Fast-forward to September 2008, and British teams return from Beijing with the best Olympic result for a century and a century of medals from the Paralympics. And fourth place in the Olympic medal table – all achieved on little more than half of the budget for 2008-2012.

Therein lies the nub of nonsense surrounding this week’s hue and cry about “spending cuts” from a handful of sports of which most Britons know nothing and care even less – handball? volleyball? fencing?

Even the under-achievers in 2008, such as UK Athletics, came away from Wednesday’s grant announcements with near-parity with what they had received in the Beijing Olympiad. Other sports, such as hockey and, in particular, basketball, walked away with massive increases in their public funding.

There remains a small matter of UK Sport having to somehow raise the balance for its budget between now and 2012 in the least sympathetic commercial environment in 80 years. But for British sport, things really are not so bad.
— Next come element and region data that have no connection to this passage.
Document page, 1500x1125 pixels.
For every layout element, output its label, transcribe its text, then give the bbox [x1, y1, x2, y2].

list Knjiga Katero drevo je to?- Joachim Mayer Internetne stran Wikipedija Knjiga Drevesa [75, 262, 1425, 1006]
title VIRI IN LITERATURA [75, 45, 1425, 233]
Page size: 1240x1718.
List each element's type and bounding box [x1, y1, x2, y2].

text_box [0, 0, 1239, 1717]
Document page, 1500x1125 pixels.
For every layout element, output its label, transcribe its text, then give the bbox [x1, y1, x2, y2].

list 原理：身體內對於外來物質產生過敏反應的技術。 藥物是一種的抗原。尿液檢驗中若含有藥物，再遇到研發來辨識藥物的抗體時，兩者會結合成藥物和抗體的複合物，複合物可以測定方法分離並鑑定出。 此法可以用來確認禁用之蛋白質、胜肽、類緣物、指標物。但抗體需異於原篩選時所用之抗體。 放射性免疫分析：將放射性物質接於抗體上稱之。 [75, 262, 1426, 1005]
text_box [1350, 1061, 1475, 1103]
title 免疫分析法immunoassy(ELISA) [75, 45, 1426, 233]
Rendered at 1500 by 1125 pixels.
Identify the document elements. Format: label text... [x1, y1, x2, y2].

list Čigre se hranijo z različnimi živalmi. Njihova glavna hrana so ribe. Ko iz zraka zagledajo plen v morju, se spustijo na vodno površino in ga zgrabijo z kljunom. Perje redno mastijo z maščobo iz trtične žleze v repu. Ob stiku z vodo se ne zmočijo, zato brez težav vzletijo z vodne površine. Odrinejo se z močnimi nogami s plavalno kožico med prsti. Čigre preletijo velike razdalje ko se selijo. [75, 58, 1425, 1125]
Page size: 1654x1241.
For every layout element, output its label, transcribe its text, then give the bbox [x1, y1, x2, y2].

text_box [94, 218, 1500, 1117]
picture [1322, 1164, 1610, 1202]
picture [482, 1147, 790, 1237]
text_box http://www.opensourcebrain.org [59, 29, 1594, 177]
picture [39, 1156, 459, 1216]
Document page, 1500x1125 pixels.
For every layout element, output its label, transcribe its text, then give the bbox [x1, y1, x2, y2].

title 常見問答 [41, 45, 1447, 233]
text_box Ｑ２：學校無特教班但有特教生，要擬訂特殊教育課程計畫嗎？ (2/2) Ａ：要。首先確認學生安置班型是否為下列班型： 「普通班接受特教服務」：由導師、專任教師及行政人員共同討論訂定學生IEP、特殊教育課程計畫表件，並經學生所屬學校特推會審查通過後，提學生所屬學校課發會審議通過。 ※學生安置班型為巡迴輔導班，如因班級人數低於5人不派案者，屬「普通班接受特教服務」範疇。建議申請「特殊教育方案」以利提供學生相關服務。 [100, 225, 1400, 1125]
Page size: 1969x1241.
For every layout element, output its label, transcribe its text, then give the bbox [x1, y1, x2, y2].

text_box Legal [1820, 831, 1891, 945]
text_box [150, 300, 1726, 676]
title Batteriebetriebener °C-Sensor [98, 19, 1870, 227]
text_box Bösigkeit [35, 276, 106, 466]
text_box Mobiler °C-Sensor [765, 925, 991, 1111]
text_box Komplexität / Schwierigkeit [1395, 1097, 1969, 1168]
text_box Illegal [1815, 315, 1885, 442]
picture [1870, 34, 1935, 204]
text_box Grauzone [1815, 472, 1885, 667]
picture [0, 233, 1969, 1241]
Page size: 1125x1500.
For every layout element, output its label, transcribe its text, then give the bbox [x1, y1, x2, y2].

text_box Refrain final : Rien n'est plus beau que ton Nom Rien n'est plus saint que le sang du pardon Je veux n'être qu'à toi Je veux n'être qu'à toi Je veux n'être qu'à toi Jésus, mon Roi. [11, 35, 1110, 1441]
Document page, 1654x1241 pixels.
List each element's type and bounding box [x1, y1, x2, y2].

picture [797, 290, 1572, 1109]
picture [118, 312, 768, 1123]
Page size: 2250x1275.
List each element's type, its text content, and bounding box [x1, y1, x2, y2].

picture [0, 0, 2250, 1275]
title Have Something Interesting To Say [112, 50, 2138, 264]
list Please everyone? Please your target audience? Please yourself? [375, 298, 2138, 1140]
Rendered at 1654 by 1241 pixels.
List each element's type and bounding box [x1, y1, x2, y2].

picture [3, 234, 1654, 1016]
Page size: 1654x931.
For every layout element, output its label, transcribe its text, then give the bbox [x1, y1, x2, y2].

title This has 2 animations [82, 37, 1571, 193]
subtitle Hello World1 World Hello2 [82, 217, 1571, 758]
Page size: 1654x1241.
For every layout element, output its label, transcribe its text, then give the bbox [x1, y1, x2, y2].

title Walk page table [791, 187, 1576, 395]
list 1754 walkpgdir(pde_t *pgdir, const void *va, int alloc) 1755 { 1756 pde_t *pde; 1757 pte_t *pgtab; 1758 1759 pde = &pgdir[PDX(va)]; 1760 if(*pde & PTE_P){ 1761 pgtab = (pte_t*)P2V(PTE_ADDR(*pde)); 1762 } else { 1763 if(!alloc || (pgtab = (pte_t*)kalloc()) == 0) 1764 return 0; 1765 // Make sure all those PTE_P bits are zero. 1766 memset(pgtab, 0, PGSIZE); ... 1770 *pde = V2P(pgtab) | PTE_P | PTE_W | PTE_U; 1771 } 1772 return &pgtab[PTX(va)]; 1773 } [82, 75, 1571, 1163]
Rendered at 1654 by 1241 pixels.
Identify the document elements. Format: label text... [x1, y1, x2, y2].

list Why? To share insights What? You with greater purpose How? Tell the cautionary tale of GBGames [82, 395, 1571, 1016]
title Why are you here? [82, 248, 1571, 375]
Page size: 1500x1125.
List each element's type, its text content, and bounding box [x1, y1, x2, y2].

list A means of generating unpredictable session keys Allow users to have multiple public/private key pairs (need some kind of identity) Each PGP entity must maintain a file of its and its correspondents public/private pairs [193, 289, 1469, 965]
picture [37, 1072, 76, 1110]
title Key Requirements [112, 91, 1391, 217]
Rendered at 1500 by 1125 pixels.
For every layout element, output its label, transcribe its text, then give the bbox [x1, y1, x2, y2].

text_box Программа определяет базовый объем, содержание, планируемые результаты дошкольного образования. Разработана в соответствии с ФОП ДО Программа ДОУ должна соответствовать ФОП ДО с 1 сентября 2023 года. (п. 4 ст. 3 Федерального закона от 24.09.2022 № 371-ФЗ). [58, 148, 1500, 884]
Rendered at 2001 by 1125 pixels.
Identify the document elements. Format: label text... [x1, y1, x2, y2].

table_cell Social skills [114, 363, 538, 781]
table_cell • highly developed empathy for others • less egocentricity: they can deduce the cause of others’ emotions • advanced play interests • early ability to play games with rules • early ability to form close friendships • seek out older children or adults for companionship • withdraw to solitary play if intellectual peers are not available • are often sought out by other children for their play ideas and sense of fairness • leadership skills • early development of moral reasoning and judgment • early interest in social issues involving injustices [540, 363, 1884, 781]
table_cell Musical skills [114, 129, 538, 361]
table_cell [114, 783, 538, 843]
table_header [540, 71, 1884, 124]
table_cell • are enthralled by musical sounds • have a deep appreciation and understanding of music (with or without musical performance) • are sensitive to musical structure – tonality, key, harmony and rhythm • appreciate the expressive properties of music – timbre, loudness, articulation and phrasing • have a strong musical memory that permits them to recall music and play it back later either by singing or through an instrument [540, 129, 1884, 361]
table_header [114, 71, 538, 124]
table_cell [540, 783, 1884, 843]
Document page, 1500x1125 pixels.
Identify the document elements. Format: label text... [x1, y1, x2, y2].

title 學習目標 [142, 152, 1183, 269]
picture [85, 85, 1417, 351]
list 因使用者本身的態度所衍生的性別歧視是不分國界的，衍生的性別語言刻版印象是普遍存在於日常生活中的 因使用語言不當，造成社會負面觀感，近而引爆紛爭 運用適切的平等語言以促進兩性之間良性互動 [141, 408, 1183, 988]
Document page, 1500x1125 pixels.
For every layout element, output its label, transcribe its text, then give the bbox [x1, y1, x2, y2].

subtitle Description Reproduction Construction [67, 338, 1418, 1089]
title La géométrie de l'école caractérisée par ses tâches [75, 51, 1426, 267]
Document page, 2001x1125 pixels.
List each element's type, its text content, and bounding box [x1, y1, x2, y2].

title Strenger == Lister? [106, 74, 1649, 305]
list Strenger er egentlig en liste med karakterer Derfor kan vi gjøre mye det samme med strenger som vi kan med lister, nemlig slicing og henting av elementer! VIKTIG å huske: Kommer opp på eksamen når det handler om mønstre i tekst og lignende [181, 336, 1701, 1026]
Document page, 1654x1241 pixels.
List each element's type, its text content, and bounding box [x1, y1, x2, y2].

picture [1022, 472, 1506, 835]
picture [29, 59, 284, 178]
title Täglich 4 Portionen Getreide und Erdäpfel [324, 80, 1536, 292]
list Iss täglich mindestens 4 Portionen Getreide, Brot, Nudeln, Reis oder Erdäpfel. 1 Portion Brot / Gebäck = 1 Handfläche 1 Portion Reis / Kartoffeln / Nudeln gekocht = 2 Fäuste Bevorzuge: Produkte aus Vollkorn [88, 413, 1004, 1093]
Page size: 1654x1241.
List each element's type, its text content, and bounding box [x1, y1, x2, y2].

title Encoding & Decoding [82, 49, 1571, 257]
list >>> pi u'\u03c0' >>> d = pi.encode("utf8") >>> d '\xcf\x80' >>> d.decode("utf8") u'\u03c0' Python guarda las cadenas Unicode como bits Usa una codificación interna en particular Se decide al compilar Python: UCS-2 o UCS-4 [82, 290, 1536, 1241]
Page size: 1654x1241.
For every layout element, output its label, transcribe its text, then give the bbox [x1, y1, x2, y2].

That has much to do with the manner in which the government has “managed” public expectations. This may, the cynically disposed suggest, have something to do with spinmaster-in-chief Peter Mandelson being back in the cabinet.

Since Beijing, dire warnings of the unraised money, “a funding black hole” and financial cut-backs have seeped out. By Tuesday, when the culture and sport minister went public with an extra £50 million he had somehow discovered in the bottom drawer of a Whitehall filing cabinet, some of the more naïve sports press wrote of how Andy Burnham had “ridden to the rescue of British sport”. Job done, Lord Mandelson.

Still, some in sport are not quite “on message”. Andy Hunt, barely a month into his job as BOA CEO, accused the government of failing “to honour their funding promise to all our Olympic sports”.

Now just hold on a moment, Andy: we are in the midst of the biggest economic recession the world has suffered since the 1930s, people – though not you, of course, in your new £150,000 per year role – are losing their jobs and homes. And the government agrees to spend more than half as much again on sport in the next four years as it did in the previous Olympiad.

Just look at the figures again: £350 million and 19 gold medals in 2008; at least £550 million, plus home advantage and how many golds in 2012?

Back in the bad old days of the mid-1990s, before the then Conservative government allowed Lottery cash to fund Britain’s sports teams, only the under-resourced Steve Redgrave was able to go to the Atlanta Games and come home with gold.

Between now and 2012, even the aggrieved “paupers” among Britain’s teams will be significantly better funded than at any time in history. Now, it is up to their administrators and coaches to deliver some medals.

The views expressed here are those of the author, and in no way reflect official policy of the Sports Journalists’ Association.